GR : La plupart des puissances extérieures soutiennent une solution à deux États, à l'instar de la gauche israélienne et de l'Autorité palestinienne. Cette solution est-elle encore pertinente quand on sait que la droite israélienne et le Hamas n'en veulent pas ?
DP : À court terme, non. La solution à deux États n'a aucune pertinence pour les raisons que vous citez. La plupart des Israéliens la craignent et la plupart des Palestiniens veulent l'élimination d'Israël. Mais à long terme, la solution à deux États continue d'offrir la seule réponse potentiellement satisfaisante à l'un des conflits les plus insolubles du monde. Une fois que les Palestiniens auront subi la défaite et auront cessé de croire qu'ils peuvent éliminer l'État juif d'Israël, s'ouvrira la perspective d'une solution à deux États. Mais il s'agit d'une perspective de plusieurs années voire de décennies.
La carte en vigueur de 1949 à 1967, quand l'Égypte contrôlait Gaza et la Jordanie, la Cisjordanie. |
DP : Ce sont exactement les alternatives à court terme. Personnellement, je préfère l'option « égypto-jordanienne ».
GR : Le nombre d'Israéliens vivant en Cisjordanie est passé à 450 000. Sont-ils un obstacle à une solution à deux États ?
DP : Pas du tout, dans l'hypothèse où les Juifs peuvent vivre dans un État palestinien tout comme les Palestiniens vivent dans l'État juif. C'est cette option qui doit prévaloir. Dans l'hypothèse contraire où un demi-million d'Israéliens devraient plier bagages et quitter la Cisjordanie, cela voudrait dire que les Juifs n'ont pas encore été acceptés. Dans ce cas, le conflit continuera.

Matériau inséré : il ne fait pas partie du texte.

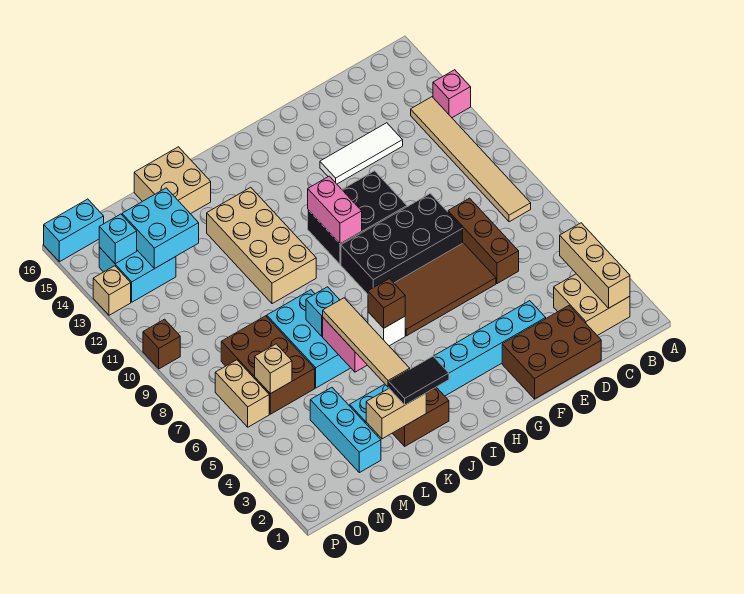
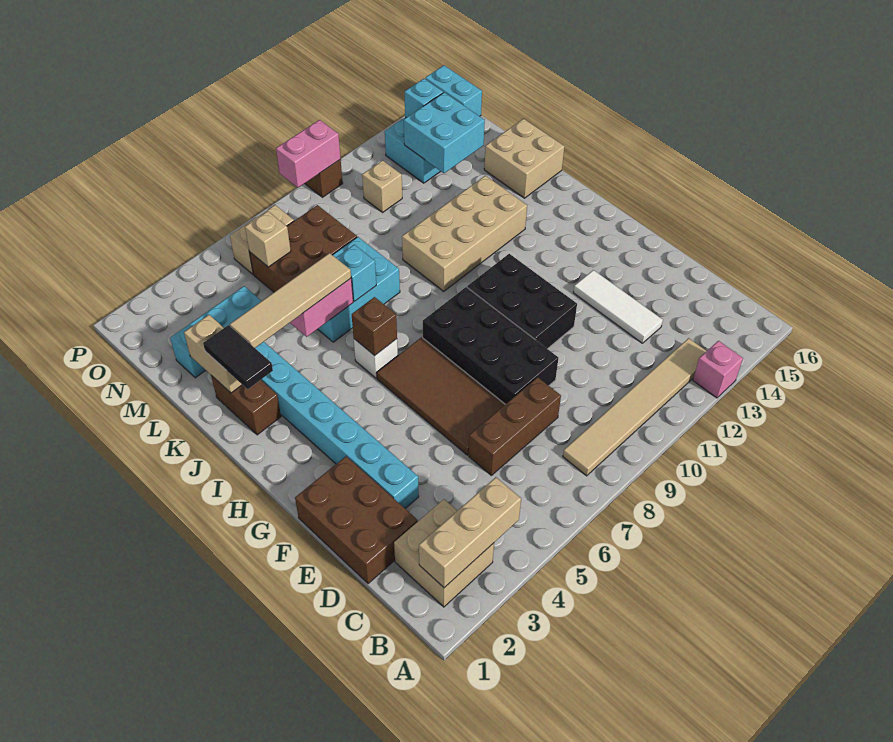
pink 1x2 brick [308,176,362,244] -> pink 1x2 brick moved to [276,120,341,188]
tan 1x1 brick [93,266,131,315] -> tan 1x1 brick moved to [362,160,402,212]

GR : Les demandes de sanctions contre Israël afin d'arrêter ses implantations en Cisjordanie sont-elles foncièrement antisémites ?
DP : Oui, bien entendu, étant donné que ceux qui émettent de telles revendications ne formulent pas d'exigences similaires concernant le Maroc au Sahara occidental, la Turquie au nord de Chypre ou la Chine au Tibet et au Turkestan oriental.
GR : Pouvez-vous expliquer le concept de Victoire d'Israël que vous avez créé et que promeut le Middle East Forum ?
DP : Les guerres se terminent lorsqu'un des deux camps abandonne. Pour que le conflit israélo-palestinien prenne fin, Israël doit poursuivre des politiques qui convainquent les Palestiniens de l'inanité de leurs objectifs. Agir de la sorte profiterait évidemment aux Israéliens mais encore plus aux Palestiniens qui pourront enfin commencer à construire leur politique, leur économie, leur société et leur culture.